- [REQUEST]: Below are the records; count the lines in which "mais" occurs and report only that number.

- [Extracted page text data]:
-- -- --
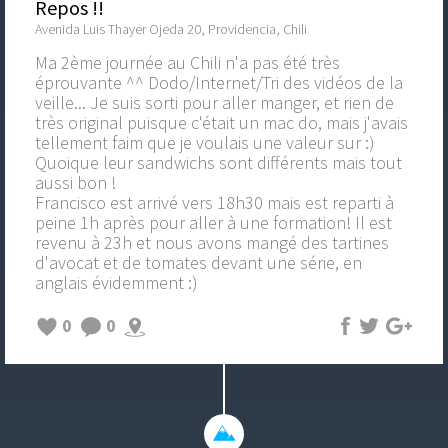
Repos !!
Avenida Luis Thayer Ojeda 20, Providencia, Chili
Ma 2ème journée au Chili n'a pas été très
éprouvante ^^ Dodo/Internet/Tri des vidéos de la
veille... Je suis sorti pour aller manger, et rien de
très original puisque c'était un mac do, mais j'avais
tellement faim que je voulais une valeur sur :)
Quoique leur sandwichs sont différents mais tout
aussi bon !
Francisco est arrivé vers 18h30 mais est reparti à
peine 1h après pour aller à une formation! Il est
revenu à 23h et nous avons mangé des tartines
d'avocat et de tomates devant une série, en
anglais évidemment :)
0
0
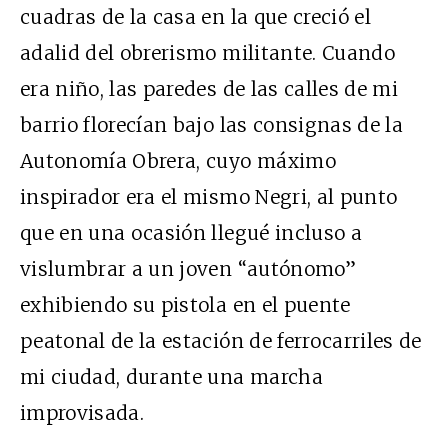
cuadras de la casa en la que creció el
adalid del obrerismo militante. Cuando
era niño, las paredes de las calles de mi
barrio florecían bajo las consignas de la
Autonomía Obrera, cuyo máximo
inspirador era el mismo Negri, al punto
que en una ocasión llegué incluso a
vislumbrar a un joven “autónomo”
exhibiendo su pistola en el puente
peatonal de la estación de ferrocarriles de
mi ciudad, durante una marcha
improvisada.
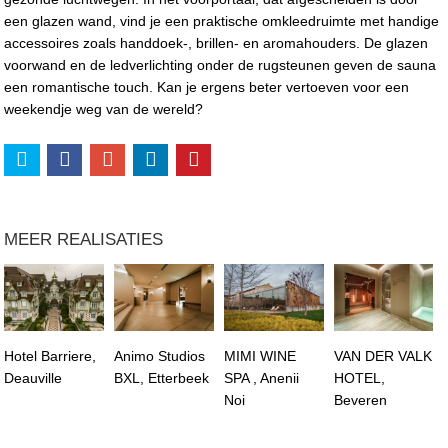
een glazen wand, vind je een praktische omkleedruimte met handige
accessoires zoals handdoek-, brillen- en aromahouders. De glazen
voorwand en de ledverlichting onder de rugsteunen geven de sauna
een romantische touch. Kan je ergens beter vertoeven voor een
weekendje weg van de wereld?
MEER REALISATIES
Hotel Barriere,
Animo Studios
MIMI WINE
VAN DER VALK
Deauville
BXL, Etterbeek
SPA , Anenii
HOTEL,
Noi
Beveren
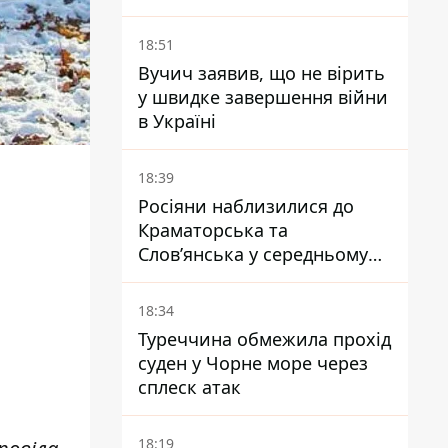
показали своїх
18:51
Вучич заявив, що не вірить
у швидке завершення війни
в Україні
18:39
Росіяни наблизилися до
Краматорська та
Слов’янська у середньому
на 10 км - експерт
попередив про посилення
18:34
наступу
Туреччина обмежила прохід
н
суден у Чорне море через
сплеск атак
18:19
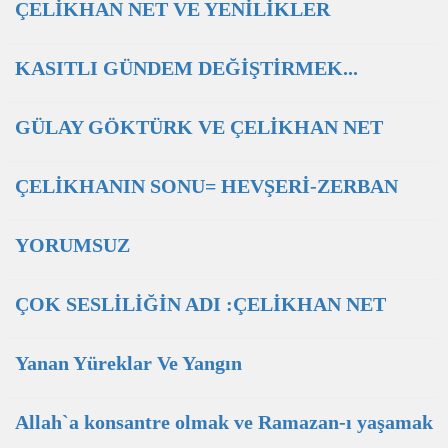
ÇELİKHAN NET VE YENİLİKLER
KASITLI GÜNDEM DEĞİŞTİRMEK...
GÜLAY GÖKTÜRK VE ÇELİKHAN NET
ÇELİKHANIN SONU= HEVŞERİ-ZERBAN
YORUMSUZ
ÇOK SESLİLİĞİN ADI :ÇELİKHAN NET
Yanan Yüreklar Ve Yangın
Allah`a konsantre olmak ve Ramazan-ı yaşamak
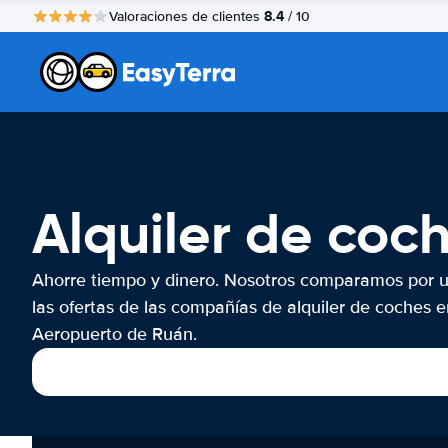
8.4
Valoraciones de clientes
/ 10
Alquiler de coc
Ahorre tiempo y dinero. Nosotros comparamos por 
las ofertas de las compañías de alquiler de coches e
Aeropuerto de Ruán.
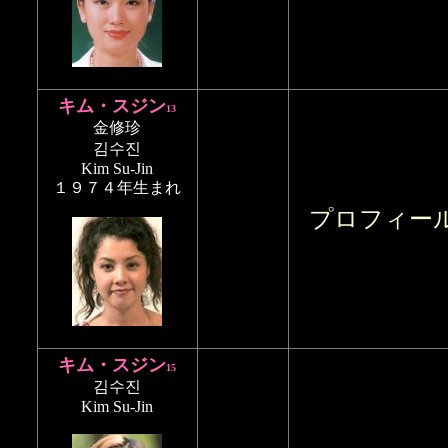
キム・スジン
13
金修珍
김수진
Kim Su-Jin
１９７４年生まれ
プロフィー
キム・スジン
15
김수진
Kim Su-Jin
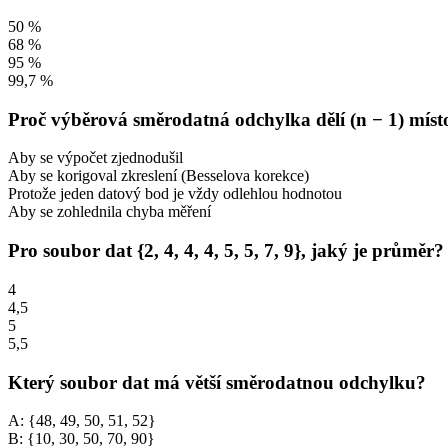
50 %
68 %
95 %
99,7 %
Proč výběrová směrodatná odchylka dělí (n − 1) míst
Aby se výpočet zjednodušil
Aby se korigoval zkreslení (Besselova korekce)
Protože jeden datový bod je vždy odlehlou hodnotou
Aby se zohlednila chyba měření
Pro soubor dat {2, 4, 4, 4, 5, 5, 7, 9}, jaký je průměr?
4
4,5
5
5,5
Který soubor dat má větší směrodatnou odchylku?
A: {48, 49, 50, 51, 52}
B: {10, 30, 50, 70, 90}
-- -- --
- [THE COMPLETED TASK]: 3